Rilke began to wonder if perhaps Shaw should be the subject of his next work. He wrote a letter to the playwright's publisher, praising the man as an excellent, energetic model. “Rarely has a likeness in the making had so much help from the subject of it as this,” he said. He then asked whether they might send him some of Shaw's books so he could consider writing about them.

At last, Rodin received some news to lighten his mood that spring. A committee of prominent artists, politicians and the president of the Society of Men and Letters, which had previously rejected Rodin's
Balzac
, united in support of installing
The Thinker
at the Panthéon. The committee overpowered Rodin's critics and the statue was officially unveiled on April 21.

Rilke sat with Shaw and his wife during the celebration. They watched the city's arts undersecretary Henri Dujardin-Beaumetz welcome
The Thinker
and Rodin with a lofty speech. After years of misunderstanding, “this truly creative artist, so shaped by humanity and
conviction, is finally able to work peacefully in the shining light of universal admiration,” he said.
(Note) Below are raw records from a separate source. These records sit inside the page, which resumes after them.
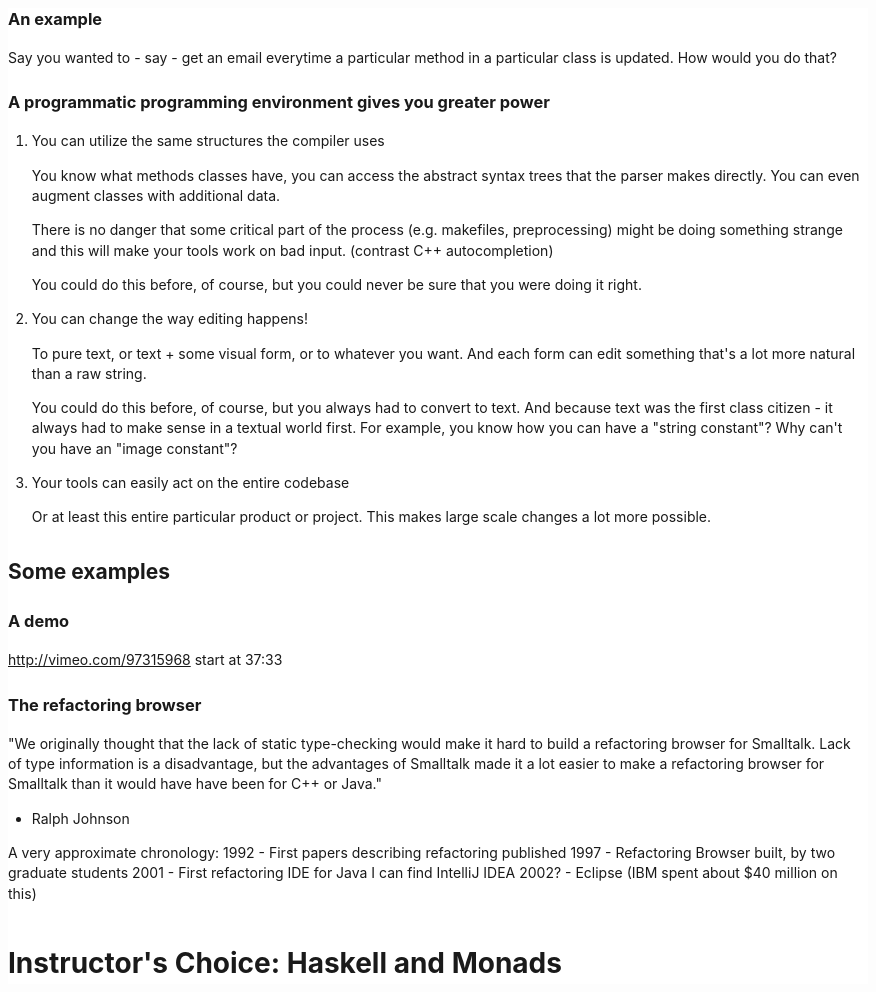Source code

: ### An example

Say you wanted to - say - get an email everytime a particular method in a particular class is updated.  How would you do that?

### A programmatic programming environment gives you greater power

1.  You can utilize the same structures the compiler uses

    You know what methods classes have, you can access the abstract syntax trees that the parser makes directly.  You can even augment classes with additional data.  
    
    There is no danger that some critical part of the process (e.g. makefiles, preprocessing) might be doing something strange and this will make your tools work on bad input. (contrast C++ autocompletion)
    
    You could do this before, of course, but you could never be sure that you were doing it right.

2.  You can change the way editing happens!

    To pure text, or text + some visual form, or to whatever you want.  And each form can edit something that's a lot more natural than a raw string.
    
    You could do this before, of course, but you always had to convert to text.  And because text was the first class citizen - it always had to make sense in a textual world first.  For example, you know how you can have a "string constant"?  Why can't you have an "image constant"?

3.  Your tools can easily act on the entire codebase

    Or at least this entire particular product or project.  This makes large scale changes a lot more possible.

## Some examples

### A demo

<http://vimeo.com/97315968> start at 37:33

### The refactoring browser

"We originally thought that the lack of static type-checking would make it hard to build a refactoring browser for Smalltalk. Lack of type information is a disadvantage, but the advantages of Smalltalk made it a lot easier to make a refactoring browser for Smalltalk than it would have have been for C++ or Java."
-   Ralph Johnson

A very approximate chronology:
1992 - First papers describing refactoring published
1997 - Refactoring Browser built, by two graduate students
2001 - First refactoring IDE for Java I can find IntelliJ IDEA
2002? - Eclipse (IBM spent about $40 million on this)



# Instructor's Choice: Haskell and Monads
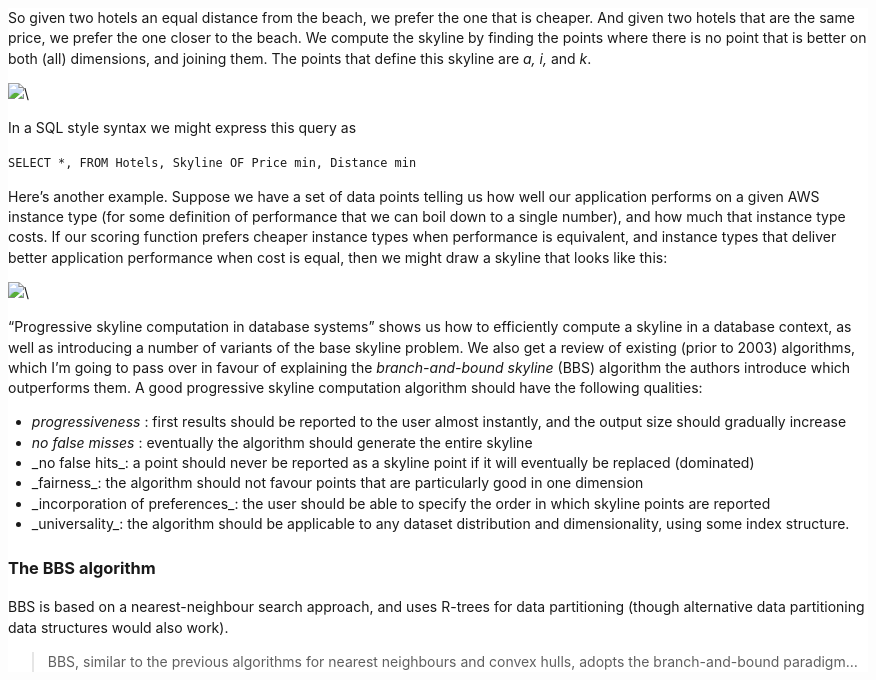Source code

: So given two hotels an equal distance from the beach, we prefer the one
that is cheaper. And given two hotels that are the same price, we prefer
the one closer to the beach. We compute the skyline by finding the
points where there is no point that is better on both (all) dimensions,
and joining them. The points that define this skyline are *a, i,* and
*k*.

![](https://adriancolyer.files.wordpress.com/2016/07/skyline-hotels-with-skyline.png?w=600)\

In a SQL style syntax we might express this query as

    SELECT *, FROM Hotels, Skyline OF Price min, Distance min 

Here’s another example. Suppose we have a set of data points telling us
how well our application performs on a given AWS instance type (for some
definition of performance that we can boil down to a single number), and
how much that instance type costs. If our scoring function prefers
cheaper instance types when performance is equivalent, and instance
types that deliver better application performance when cost is equal,
then we might draw a skyline that looks like this:

![](https://adriancolyer.files.wordpress.com/2016/07/skyline-aws-example.png?w=600)\

“Progressive skyline computation in database systems” shows us how to
efficiently compute a skyline in a database context, as well as
introducing a number of variants of the base skyline problem. We also
get a review of existing (prior to 2003) algorithms, which I’m going to
pass over in favour of explaining the *branch-and-bound skyline* (BBS)
algorithm the authors introduce which outperforms them. A good
progressive skyline computation algorithm should have the following
qualities:

-   *progressiveness* : first results should be reported to the user
    almost instantly, and the output size should gradually increase
-   *no false misses* : eventually the algorithm should generate the
    entire skyline
-   \_no false hits\_: a point should never be reported as a skyline
    point if it will eventually be replaced (dominated)
-   \_fairness\_: the algorithm should not favour points that are
    particularly good in one dimension
-   \_incorporation of preferences\_: the user should be able to specify
    the order in which skyline points are reported
-   \_universality\_: the algorithm should be applicable to any dataset
    distribution and dimensionality, using some index structure.

### The BBS algorithm 

BBS is based on a nearest-neighbour search approach, and uses R-trees
for data partitioning (though alternative data partitioning data
structures would also work).

> BBS, similar to the previous algorithms for nearest neighbours and
> convex hulls, adopts the branch-and-bound paradigm…
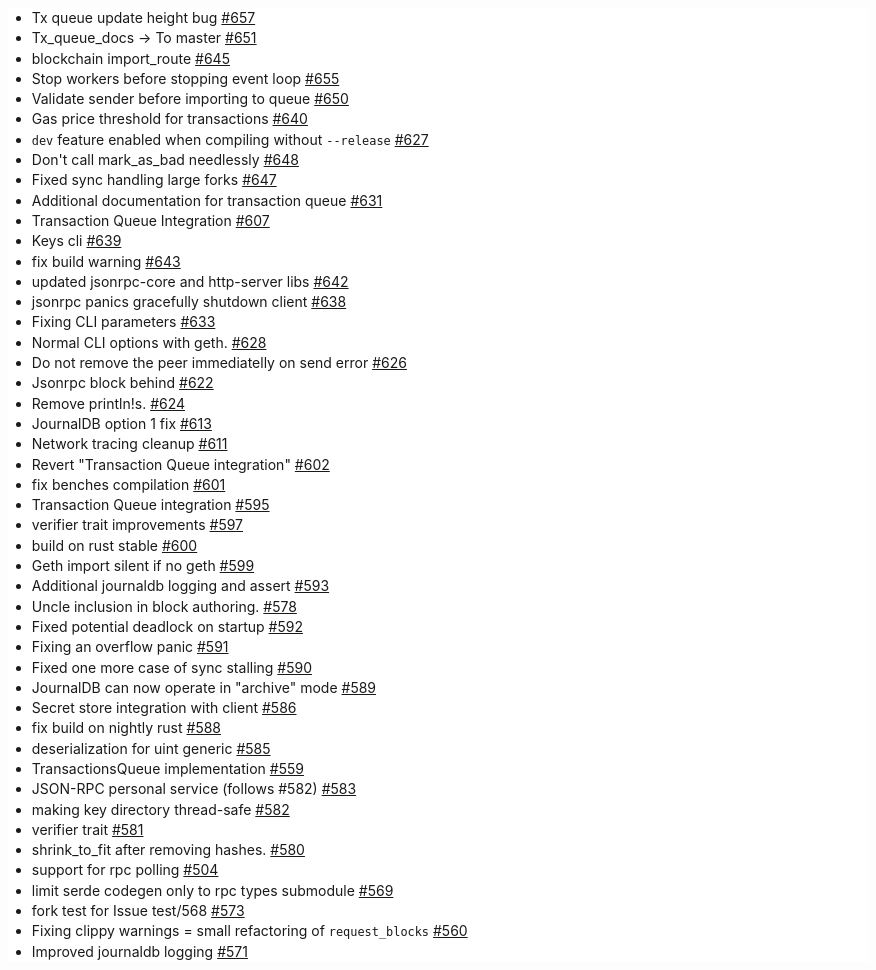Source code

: - Tx queue update height bug [#657](https://github.com/openethereum/openethereum/pull/657)
- Tx_queue_docs -> To master [#651](https://github.com/openethereum/openethereum/pull/651)
- blockchain import_route [#645](https://github.com/openethereum/openethereum/pull/645)
- Stop workers before stopping event loop [#655](https://github.com/openethereum/openethereum/pull/655)
- Validate sender before importing to queue [#650](https://github.com/openethereum/openethereum/pull/650)
- Gas price threshold for transactions [#640](https://github.com/openethereum/openethereum/pull/640)
- `dev` feature enabled when compiling without `--release` [#627](https://github.com/openethereum/openethereum/pull/627)
- Don't call mark_as_bad needlessly [#648](https://github.com/openethereum/openethereum/pull/648)
- Fixed sync handling large forks [#647](https://github.com/openethereum/openethereum/pull/647)
- Additional documentation for transaction queue [#631](https://github.com/openethereum/openethereum/pull/631)
- Transaction Queue Integration [#607](https://github.com/openethereum/openethereum/pull/607)
- Keys cli [#639](https://github.com/openethereum/openethereum/pull/639)
- fix build warning [#643](https://github.com/openethereum/openethereum/pull/643)
- updated jsonrpc-core and http-server libs [#642](https://github.com/openethereum/openethereum/pull/642)
- jsonrpc panics gracefully shutdown client [#638](https://github.com/openethereum/openethereum/pull/638)
- Fixing CLI parameters [#633](https://github.com/openethereum/openethereum/pull/633)
- Normal CLI options with geth. [#628](https://github.com/openethereum/openethereum/pull/628)
- Do not remove the peer immediatelly on send error [#626](https://github.com/openethereum/openethereum/pull/626)
- Jsonrpc block behind [#622](https://github.com/openethereum/openethereum/pull/622)
- Remove println!s. [#624](https://github.com/openethereum/openethereum/pull/624)
- JournalDB option 1 fix [#613](https://github.com/openethereum/openethereum/pull/613)
- Network tracing cleanup [#611](https://github.com/openethereum/openethereum/pull/611)
- Revert "Transaction Queue integration" [#602](https://github.com/openethereum/openethereum/pull/602)
- fix benches compilation [#601](https://github.com/openethereum/openethereum/pull/601)
- Transaction Queue integration [#595](https://github.com/openethereum/openethereum/pull/595)
- verifier trait improvements [#597](https://github.com/openethereum/openethereum/pull/597)
- build on rust stable [#600](https://github.com/openethereum/openethereum/pull/600)
- Geth import silent if no geth [#599](https://github.com/openethereum/openethereum/pull/599)
- Additional journaldb logging and assert [#593](https://github.com/openethereum/openethereum/pull/593)
- Uncle inclusion in block authoring. [#578](https://github.com/openethereum/openethereum/pull/578)
- Fixed potential deadlock on startup [#592](https://github.com/openethereum/openethereum/pull/592)
- Fixing an overflow panic [#591](https://github.com/openethereum/openethereum/pull/591)
- Fixed one more case of sync stalling [#590](https://github.com/openethereum/openethereum/pull/590)
- JournalDB can now operate in "archive" mode [#589](https://github.com/openethereum/openethereum/pull/589)
- Secret store integration with client [#586](https://github.com/openethereum/openethereum/pull/586)
- fix build on nightly rust [#588](https://github.com/openethereum/openethereum/pull/588)
- deserialization for uint generic [#585](https://github.com/openethereum/openethereum/pull/585)
- TransactionsQueue implementation [#559](https://github.com/openethereum/openethereum/pull/559)
- JSON-RPC personal service (follows #582) [#583](https://github.com/openethereum/openethereum/pull/583)
- making key directory thread-safe [#582](https://github.com/openethereum/openethereum/pull/582)
- verifier trait [#581](https://github.com/openethereum/openethereum/pull/581)
- shrink_to_fit after removing hashes. [#580](https://github.com/openethereum/openethereum/pull/580)
- support for rpc polling [#504](https://github.com/openethereum/openethereum/pull/504)
- limit serde codegen only to rpc types submodule [#569](https://github.com/openethereum/openethereum/pull/569)
- fork test for Issue test/568 [#573](https://github.com/openethereum/openethereum/pull/573)
- Fixing clippy warnings = small refactoring of `request_blocks` [#560](https://github.com/openethereum/openethereum/pull/560)
- Improved journaldb logging [#571](https://github.com/openethereum/openethereum/pull/571)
Joining the group for the festivities was Shaw's friend Alvin Langdon Coburn, an artist who had come from London to photograph Rodin. Shaw, who was an amateur photographer himself, had been carrying around a box camera in Meudon when Rodin noticed it and invited him to take as many pictures as he liked. Shaw shot one photo of Rilke leaning against a stone rail in Meudon, looking heavy-lidded and worn. But when it came to capturing Rodin, Shaw told Coburn that he ought to be the one to do it. “No photograph yet taken has touched him: Steichen was right to give him up and silhouette him. He is by a million chalks the biggest man you ever saw; all your other sitters are only fit to make gelatin to emulsify for his negative.”

Coburn jumped at the opportunity. He took dozens of photographs over the next few days, of Rodin, his art, and one of the sculptor and Shaw together with the bust-in-progress standing between them. Shaw had not overstated his description of Rodin, Coburn thought. “He looked like an ancient patriarch, or prophet.”

On Shaw's last day in Paris, he was preparing a bath when an idea came to him. Once he got out of the tub, he told Coburn to take a photo of him assuming the pose of
The Thinker
—but nude. The men laughed while Coburn took the shot and then they boarded the next train back to England.

When the photo went on view at the London Salon later that year, critics responded with revulsion and disbelief that Shaw would participate in such a shameful portrayal. He tried to defend himself by saying that busts conveyed only a person's reputation, while full-body portraits showed nothing “except their suits of clothes with their heads sticking out; and what is the use of that?” This photo showed Shaw as he really looked. Or perhaps it was simply a joke that spiraled out of hand.

Shaw was stunned when he laid his eyes on the three completed busts—in plaster, bronze and “luminous” marble. “He saw me. Nobody else has done that yet,” Shaw said of Rodin. His wife said it looked so
much like her husband that it scared her. On the forehead sat the two locks of hair that parted like red devil horns. The subtlest hint of a smile lurked behind an otherwise expressionless face.